When choosing the most important team in Tampa Bay Buccaneer franchise history, it is easy to go with the 2002 team that owns the Buc's first and only Super Bowl title. However, I have always been a fan of foundation. I am enthralled by the team that establishes the path of which future generations take advantage.
With that said, I have always been fascinated by the Buccaneer team of 1997.
It had been a trying time for loyal Buccaneer fans to say the least. The team had not reached the playoffs in 15 years and was only a few years removed from a legitimate threat of leaving Tampa for Baltimore. Now owned and operated by the Glazer family and led by Head Coach Tony Dungy, a change of mentality was drastically needed to keep supporters interested.
What the city of Tampa got in 1997 was a surprising dose of team swagger that likely had not been seen since Doug Williams and Lee Roy Selmon prowled Tampa Stadium in 1979. From the debut of the red and pewter uniforms to the freshly arrogant style that the Bucs now played with, everything suddenly seemed different around the franchise.
The team that once hung their heads and mumbled through post-game interviews now danced on the sidelines, had flashy player introductions, and used the press as an avenue of promotion.
No faction of the team embraced this swagger quite like the defense. Led vocally by Warren Sapp and Brad Culpepper and strategically by Derrick Brooks and John Lynch, the Buc's defense initiated a style of play that would follow the franchise for years to come. "Buc Ball" was based around hard-nosed, aggressive defense and Defensive Coordinator Monte Kiffin thrived off of it, making his Tampa 2 concept the envy of the league.

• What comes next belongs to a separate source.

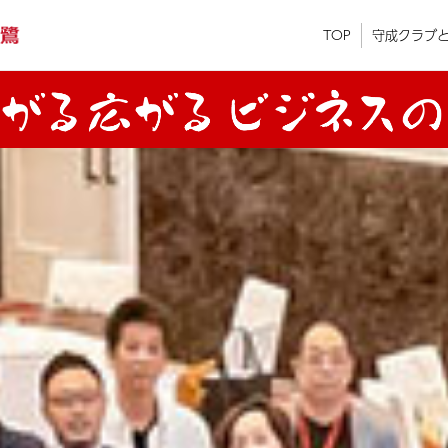
TOP
守成クラブ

Starting the season with a 5-0 record, the Buccaneers conquered the city of Tampa, sending residents into "Pewter Power" hysteria. The popular slogan that year was "We Believe" and it adorned nearly everything around town: restaurant signs, car windows, billboards, articles of clothing, you name it. Just one year after basking in complete obscurity, the Bucs were small-market rock stars.
Their frantically hot start did not completely hold up but by season's end they were 10-6 and qualified for a spot as an NFC Wild Card. A home playoff game against the Detroit Lions was on the horizon and Tampa played along with a playoff fever that had not been experienced in far too long.

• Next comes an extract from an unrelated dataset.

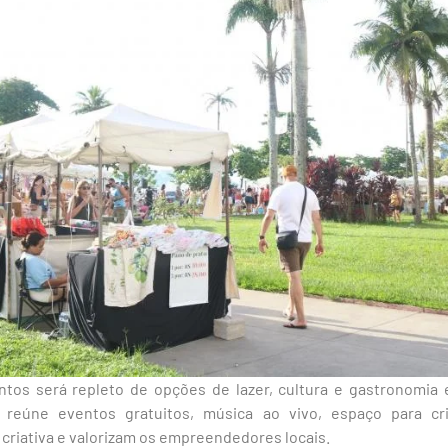
tos será repleto de opções de lazer, cultura e gastronomia 
reúne eventos gratuitos, música ao vivo, espaço para cri
riativa e valorizam os empreendedores locais.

Set to be the probable final hour for Tampa Stadium, which had now been renamed Houlihan's Stadium due to the Glazer family's ventures into the restaurant business, the environment at that Wild Card game was something that I'll never forget. While not a thrilling contest (the Bucs won 20-10), the game entranced the city of Tampa and all of those in attendance into a childish euphoria. I do not remember ever sitting down during the game but I do thoroughly remember the deafening noise and extreme joy and nostalgia that filled us all as we walked down that exit ramp for the final time.
The Buccaneers would go on to lose the following week at Lambeau Field in the Divisional Round, but the impact of the 1997 team would be felt far beyond that afternoon. The Bucs would move into the sparkling new Raymond James Stadium the following season and embark on a five year journey that resulted in 2002's Super Bowl victory over the Raiders.
That incredible mini-era for Tampa Bay fans began in 1997 with a team that surprised America by simply being relevant. Their shadow still reigns over the franchise as it has changed what it means to be a Buccaneer for many years to come.